Une politique volontariste envers les producteurs

La fromagerie Delin se fournit auprès de 19 exploitants agricoles laitiers, dont trois en bio, pour les fromages produits à Gilly-lès-Cîteaux, mais aussi pour les morbiers, raclette au lait cru et brie de Melun qu'elle fabrique sur d'autres sites. Ces producteurs sont essentiellement situés dans un triangle à la jonction des départements de Côte-d'Or, de Saône-et-Loire et du Jura, qui couvre une partie de la plaine de la Saône. Certains sont également dans le pays de Montbéliard, dans le Doubs. Depuis cinq ans, en moyenne, Delin payait 375 euros les 1.000 litres de lait, toutes qualités confondues, à ses fournisseurs.

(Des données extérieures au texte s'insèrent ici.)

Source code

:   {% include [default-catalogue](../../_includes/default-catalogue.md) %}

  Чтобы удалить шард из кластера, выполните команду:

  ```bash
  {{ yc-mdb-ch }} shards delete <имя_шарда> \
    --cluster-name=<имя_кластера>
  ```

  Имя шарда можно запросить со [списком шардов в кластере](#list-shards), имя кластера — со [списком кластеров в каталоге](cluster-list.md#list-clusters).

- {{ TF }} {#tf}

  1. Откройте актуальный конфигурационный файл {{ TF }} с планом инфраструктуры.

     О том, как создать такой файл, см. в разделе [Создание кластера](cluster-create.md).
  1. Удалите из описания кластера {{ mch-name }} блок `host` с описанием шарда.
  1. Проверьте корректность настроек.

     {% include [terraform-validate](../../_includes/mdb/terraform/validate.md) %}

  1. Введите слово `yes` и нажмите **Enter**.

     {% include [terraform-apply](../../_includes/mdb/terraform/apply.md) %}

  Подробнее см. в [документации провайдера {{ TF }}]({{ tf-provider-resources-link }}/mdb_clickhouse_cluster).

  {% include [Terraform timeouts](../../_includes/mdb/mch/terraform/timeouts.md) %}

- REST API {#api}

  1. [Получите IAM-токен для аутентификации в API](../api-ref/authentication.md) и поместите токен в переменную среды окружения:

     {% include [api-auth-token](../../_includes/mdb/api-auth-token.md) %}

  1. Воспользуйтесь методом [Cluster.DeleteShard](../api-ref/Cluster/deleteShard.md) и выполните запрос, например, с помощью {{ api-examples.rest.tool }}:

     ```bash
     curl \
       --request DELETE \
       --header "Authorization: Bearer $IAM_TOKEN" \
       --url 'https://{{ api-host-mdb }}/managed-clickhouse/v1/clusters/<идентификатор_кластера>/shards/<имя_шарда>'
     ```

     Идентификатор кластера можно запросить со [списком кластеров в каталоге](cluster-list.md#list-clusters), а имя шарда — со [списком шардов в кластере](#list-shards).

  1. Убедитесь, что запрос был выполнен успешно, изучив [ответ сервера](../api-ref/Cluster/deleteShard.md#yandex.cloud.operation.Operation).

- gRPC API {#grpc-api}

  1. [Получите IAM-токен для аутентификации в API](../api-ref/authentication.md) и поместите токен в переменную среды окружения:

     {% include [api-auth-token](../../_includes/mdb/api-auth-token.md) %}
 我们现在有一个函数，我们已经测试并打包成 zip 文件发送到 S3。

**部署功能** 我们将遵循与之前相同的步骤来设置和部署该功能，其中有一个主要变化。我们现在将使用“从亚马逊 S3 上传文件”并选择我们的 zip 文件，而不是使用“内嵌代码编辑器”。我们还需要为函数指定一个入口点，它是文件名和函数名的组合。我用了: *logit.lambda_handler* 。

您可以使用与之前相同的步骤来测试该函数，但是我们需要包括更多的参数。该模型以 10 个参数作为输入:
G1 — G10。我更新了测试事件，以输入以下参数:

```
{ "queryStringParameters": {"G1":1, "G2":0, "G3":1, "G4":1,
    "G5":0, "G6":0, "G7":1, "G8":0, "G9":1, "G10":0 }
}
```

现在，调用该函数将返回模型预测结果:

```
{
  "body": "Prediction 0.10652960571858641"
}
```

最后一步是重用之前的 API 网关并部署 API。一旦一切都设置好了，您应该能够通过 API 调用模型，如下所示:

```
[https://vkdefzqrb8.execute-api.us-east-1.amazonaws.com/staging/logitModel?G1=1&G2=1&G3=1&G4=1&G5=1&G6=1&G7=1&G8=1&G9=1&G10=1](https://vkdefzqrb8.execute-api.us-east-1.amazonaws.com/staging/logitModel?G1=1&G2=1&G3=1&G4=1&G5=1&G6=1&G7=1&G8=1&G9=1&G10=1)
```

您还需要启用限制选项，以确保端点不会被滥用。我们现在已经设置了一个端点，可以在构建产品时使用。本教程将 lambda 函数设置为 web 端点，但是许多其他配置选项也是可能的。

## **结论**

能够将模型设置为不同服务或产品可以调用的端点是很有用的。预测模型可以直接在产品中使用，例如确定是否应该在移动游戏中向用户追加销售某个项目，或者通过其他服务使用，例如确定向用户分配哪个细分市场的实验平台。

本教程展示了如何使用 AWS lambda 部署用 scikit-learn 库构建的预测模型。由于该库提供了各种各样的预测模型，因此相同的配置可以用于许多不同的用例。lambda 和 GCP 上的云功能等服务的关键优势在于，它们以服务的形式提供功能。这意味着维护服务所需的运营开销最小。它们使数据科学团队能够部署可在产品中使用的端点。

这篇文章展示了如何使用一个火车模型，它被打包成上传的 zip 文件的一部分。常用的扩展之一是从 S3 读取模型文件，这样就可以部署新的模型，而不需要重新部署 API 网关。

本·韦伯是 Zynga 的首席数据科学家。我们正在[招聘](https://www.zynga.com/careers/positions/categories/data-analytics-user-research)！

Mais depuis plusieurs années également, l'entreprise réfléchissait à la possibilité de sortir un lait UHT Bourgogne Franche-Comté, notamment en raison de ses besoins en matière grasse. « Il y a deux ans, explique Philippe Delin, lors de la dernière crise de la matière grasse, je me suis dit qu'il fallait qu'on franchisse cette étape. J'ai donc proposé à nos producteurs de lait de passer à 400 euros les 1.000 litres ». En moyenne, aujourd'hui, les 1.000 litres sont rémunérés 407 euros et, pour certains producteurs, le prix peut atteindre 420 euros. Un lait régional à base de nourriture sans OGM, avec de bonnes pratiques d'hygiène.